## [EXERCISE DETAILS]
In this exercise, reproduce all the entries that follow exactly.

## [RECORD EXTRACTS]
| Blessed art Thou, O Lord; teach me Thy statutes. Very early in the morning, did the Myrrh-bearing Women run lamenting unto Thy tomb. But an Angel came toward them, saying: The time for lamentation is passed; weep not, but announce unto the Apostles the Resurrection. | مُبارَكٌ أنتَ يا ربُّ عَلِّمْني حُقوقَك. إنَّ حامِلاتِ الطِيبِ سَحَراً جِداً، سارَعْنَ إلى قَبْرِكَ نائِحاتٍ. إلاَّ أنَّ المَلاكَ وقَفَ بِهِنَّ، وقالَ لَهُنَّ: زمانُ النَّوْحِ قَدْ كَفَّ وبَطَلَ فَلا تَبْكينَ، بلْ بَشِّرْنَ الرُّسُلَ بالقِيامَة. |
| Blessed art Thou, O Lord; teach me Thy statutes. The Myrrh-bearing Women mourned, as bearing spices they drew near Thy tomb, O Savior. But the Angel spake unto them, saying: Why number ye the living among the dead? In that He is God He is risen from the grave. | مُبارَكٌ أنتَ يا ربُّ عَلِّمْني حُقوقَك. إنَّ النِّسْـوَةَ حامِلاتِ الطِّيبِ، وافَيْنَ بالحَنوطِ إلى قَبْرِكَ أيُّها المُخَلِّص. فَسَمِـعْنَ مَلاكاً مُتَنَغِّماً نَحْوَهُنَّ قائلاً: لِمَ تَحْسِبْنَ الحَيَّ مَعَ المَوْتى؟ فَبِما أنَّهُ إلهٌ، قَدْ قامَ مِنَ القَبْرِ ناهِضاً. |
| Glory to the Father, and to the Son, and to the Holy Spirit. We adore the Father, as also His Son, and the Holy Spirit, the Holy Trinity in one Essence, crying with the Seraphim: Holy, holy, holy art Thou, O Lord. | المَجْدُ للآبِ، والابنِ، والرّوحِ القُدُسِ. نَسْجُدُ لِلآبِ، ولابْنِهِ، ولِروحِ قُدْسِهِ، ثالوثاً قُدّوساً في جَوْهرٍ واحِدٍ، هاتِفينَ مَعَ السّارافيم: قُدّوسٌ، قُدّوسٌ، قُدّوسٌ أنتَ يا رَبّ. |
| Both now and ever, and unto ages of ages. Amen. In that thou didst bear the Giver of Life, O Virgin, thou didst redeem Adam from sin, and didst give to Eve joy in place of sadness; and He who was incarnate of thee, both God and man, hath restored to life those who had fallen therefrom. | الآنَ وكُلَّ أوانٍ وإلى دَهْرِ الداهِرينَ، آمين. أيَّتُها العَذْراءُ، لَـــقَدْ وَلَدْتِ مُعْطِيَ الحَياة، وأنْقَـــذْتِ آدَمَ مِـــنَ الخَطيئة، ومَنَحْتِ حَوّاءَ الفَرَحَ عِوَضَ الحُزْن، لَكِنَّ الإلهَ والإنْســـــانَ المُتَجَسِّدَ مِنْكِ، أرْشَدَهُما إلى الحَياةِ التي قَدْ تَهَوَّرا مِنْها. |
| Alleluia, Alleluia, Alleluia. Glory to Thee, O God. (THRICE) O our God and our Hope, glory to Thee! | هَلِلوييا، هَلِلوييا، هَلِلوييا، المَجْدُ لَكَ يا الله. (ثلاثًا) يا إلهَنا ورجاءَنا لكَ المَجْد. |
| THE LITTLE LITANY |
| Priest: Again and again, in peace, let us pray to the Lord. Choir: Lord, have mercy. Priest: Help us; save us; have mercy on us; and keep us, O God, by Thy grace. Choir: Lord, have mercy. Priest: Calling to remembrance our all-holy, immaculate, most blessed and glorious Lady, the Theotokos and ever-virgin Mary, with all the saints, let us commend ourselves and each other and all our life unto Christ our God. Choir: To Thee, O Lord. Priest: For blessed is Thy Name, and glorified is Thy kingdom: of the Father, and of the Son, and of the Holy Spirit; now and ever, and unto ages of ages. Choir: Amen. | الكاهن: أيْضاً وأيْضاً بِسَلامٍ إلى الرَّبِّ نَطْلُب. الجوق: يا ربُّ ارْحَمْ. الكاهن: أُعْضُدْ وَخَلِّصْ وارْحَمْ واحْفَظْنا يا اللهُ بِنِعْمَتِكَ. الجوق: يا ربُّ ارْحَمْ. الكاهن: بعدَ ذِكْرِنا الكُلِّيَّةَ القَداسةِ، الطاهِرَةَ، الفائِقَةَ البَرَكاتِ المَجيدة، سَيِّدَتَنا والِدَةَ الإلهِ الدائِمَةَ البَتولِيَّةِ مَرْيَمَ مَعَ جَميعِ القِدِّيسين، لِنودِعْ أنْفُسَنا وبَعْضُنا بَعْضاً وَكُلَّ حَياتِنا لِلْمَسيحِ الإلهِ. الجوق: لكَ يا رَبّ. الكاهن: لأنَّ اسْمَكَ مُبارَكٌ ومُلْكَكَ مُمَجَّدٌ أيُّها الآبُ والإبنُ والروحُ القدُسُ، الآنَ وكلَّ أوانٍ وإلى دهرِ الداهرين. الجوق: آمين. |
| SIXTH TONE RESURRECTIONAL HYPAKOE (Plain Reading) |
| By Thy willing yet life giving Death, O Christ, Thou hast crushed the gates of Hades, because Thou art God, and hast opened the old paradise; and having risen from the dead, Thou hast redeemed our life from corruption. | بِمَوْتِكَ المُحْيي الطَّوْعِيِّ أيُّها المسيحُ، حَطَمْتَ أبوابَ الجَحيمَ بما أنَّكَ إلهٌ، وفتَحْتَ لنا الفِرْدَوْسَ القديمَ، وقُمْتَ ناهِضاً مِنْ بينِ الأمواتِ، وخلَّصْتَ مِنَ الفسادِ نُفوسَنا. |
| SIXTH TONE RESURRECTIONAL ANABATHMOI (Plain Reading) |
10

## [TASK RESPONSE]
| Blessed art Thou, O Lord; teach me Thy statutes. Very early in the morning, did the Myrrh-bearing Women run lamenting unto Thy tomb. But an Angel came toward them, saying: The time for lamentation is passed; weep not, but announce unto the Apostles the Resurrection. | مُبارَكٌ أنتَ يا ربُّ عَلِّمْني حُقوقَك. إنَّ حامِلاتِ الطِيبِ سَحَراً جِداً، سارَعْنَ إلى قَبْرِكَ نائِحاتٍ. إلاَّ أنَّ المَلاكَ وقَفَ بِهِنَّ، وقالَ لَهُنَّ: زمانُ النَّوْحِ قَدْ كَفَّ وبَطَلَ فَلا تَبْكينَ، بلْ بَشِّرْنَ الرُّسُلَ بالقِيامَة. |
| Blessed art Thou, O Lord; teach me Thy statutes. The Myrrh-bearing Women mourned, as bearing spices they drew near Thy tomb, O Savior. But the Angel spake unto them, saying: Why number ye the living among the dead? In that He is God He is risen from the grave. | مُبارَكٌ أنتَ يا ربُّ عَلِّمْني حُقوقَك. إنَّ النِّسْـوَةَ حامِلاتِ الطِّيبِ، وافَيْنَ بالحَنوطِ إلى قَبْرِكَ أيُّها المُخَلِّص. فَسَمِـعْنَ مَلاكاً مُتَنَغِّماً نَحْوَهُنَّ قائلاً: لِمَ تَحْسِبْنَ الحَيَّ مَعَ المَوْتى؟ فَبِما أنَّهُ إلهٌ، قَدْ قامَ مِنَ القَبْرِ ناهِضاً. |
| Glory to the Father, and to the Son, and to the Holy Spirit. We adore the Father, as also His Son, and the Holy Spirit, the Holy Trinity in one Essence, crying with the Seraphim: Holy, holy, holy art Thou, O Lord. | المَجْدُ للآبِ، والابنِ، والرّوحِ القُدُسِ. نَسْجُدُ لِلآبِ، ولابْنِهِ، ولِروحِ قُدْسِهِ، ثالوثاً قُدّوساً في جَوْهرٍ واحِدٍ، هاتِفينَ مَعَ السّارافيم: قُدّوسٌ، قُدّوسٌ، قُدّوسٌ أنتَ يا رَبّ. |
| Both now and ever, and unto ages of ages. Amen. In that thou didst bear the Giver of Life, O Virgin, thou didst redeem Adam from sin, and didst give to Eve joy in place of sadness; and He who was incarnate of thee, both God and man, hath restored to life those who had fallen therefrom. | الآنَ وكُلَّ أوانٍ وإلى دَهْرِ الداهِرينَ، آمين. أيَّتُها العَذْراءُ، لَـــقَدْ وَلَدْتِ مُعْطِيَ الحَياة، وأنْقَـــذْتِ آدَمَ مِـــنَ الخَطيئة، ومَنَحْتِ حَوّاءَ الفَرَحَ عِوَضَ الحُزْن، لَكِنَّ الإلهَ والإنْســـــانَ المُتَجَسِّدَ مِنْكِ، أرْشَدَهُما إلى الحَياةِ التي قَدْ تَهَوَّرا مِنْها. |
| Alleluia, Alleluia, Alleluia. Glory to Thee, O God. (THRICE) O our God and our Hope, glory to Thee! | هَلِلوييا، هَلِلوييا، هَلِلوييا، المَجْدُ لَكَ يا الله. (ثلاثًا) يا إلهَنا ورجاءَنا لكَ المَجْد. |
| THE LITTLE LITANY |
| Priest: Again and again, in peace, let us pray to the Lord. Choir: Lord, have mercy. Priest: Help us; save us; have mercy on us; and keep us, O God, by Thy grace. Choir: Lord, have mercy. Priest: Calling to remembrance our all-holy, immaculate, most blessed and glorious Lady, the Theotokos and ever-virgin Mary, with all the saints, let us commend ourselves and each other and all our life unto Christ our God. Choir: To Thee, O Lord. Priest: For blessed is Thy Name, and glorified is Thy kingdom: of the Father, and of the Son, and of the Holy Spirit; now and ever, and unto ages of ages. Choir: Amen. | الكاهن: أيْضاً وأيْضاً بِسَلامٍ إلى الرَّبِّ نَطْلُب. الجوق: يا ربُّ ارْحَمْ. الكاهن: أُعْضُدْ وَخَلِّصْ وارْحَمْ واحْفَظْنا يا اللهُ بِنِعْمَتِكَ. الجوق: يا ربُّ ارْحَمْ. الكاهن: بعدَ ذِكْرِنا الكُلِّيَّةَ القَداسةِ، الطاهِرَةَ، الفائِقَةَ البَرَكاتِ المَجيدة، سَيِّدَتَنا والِدَةَ الإلهِ الدائِمَةَ البَتولِيَّةِ مَرْيَمَ مَعَ جَميعِ القِدِّيسين، لِنودِعْ أنْفُسَنا وبَعْضُنا بَعْضاً وَكُلَّ حَياتِنا لِلْمَسيحِ الإلهِ. الجوق: لكَ يا رَبّ. الكاهن: لأنَّ اسْمَكَ مُبارَكٌ ومُلْكَكَ مُمَجَّدٌ أيُّها الآبُ والإبنُ والروحُ القدُسُ، الآنَ وكلَّ أوانٍ وإلى دهرِ الداهرين. الجوق: آمين. |
| SIXTH TONE RESURRECTIONAL HYPAKOE (Plain Reading) |
| By Thy willing yet life giving Death, O Christ, Thou hast crushed the gates of Hades, because Thou art God, and hast opened the old paradise; and having risen from the dead, Thou hast redeemed our life from corruption. | بِمَوْتِكَ المُحْيي الطَّوْعِيِّ أيُّها المسيحُ، حَطَمْتَ أبوابَ الجَحيمَ بما أنَّكَ إلهٌ، وفتَحْتَ لنا الفِرْدَوْسَ القديمَ، وقُمْتَ ناهِضاً مِنْ بينِ الأمواتِ، وخلَّصْتَ مِنَ الفسادِ نُفوسَنا. |
| SIXTH TONE RESURRECTIONAL ANABATHMOI (Plain Reading) |
10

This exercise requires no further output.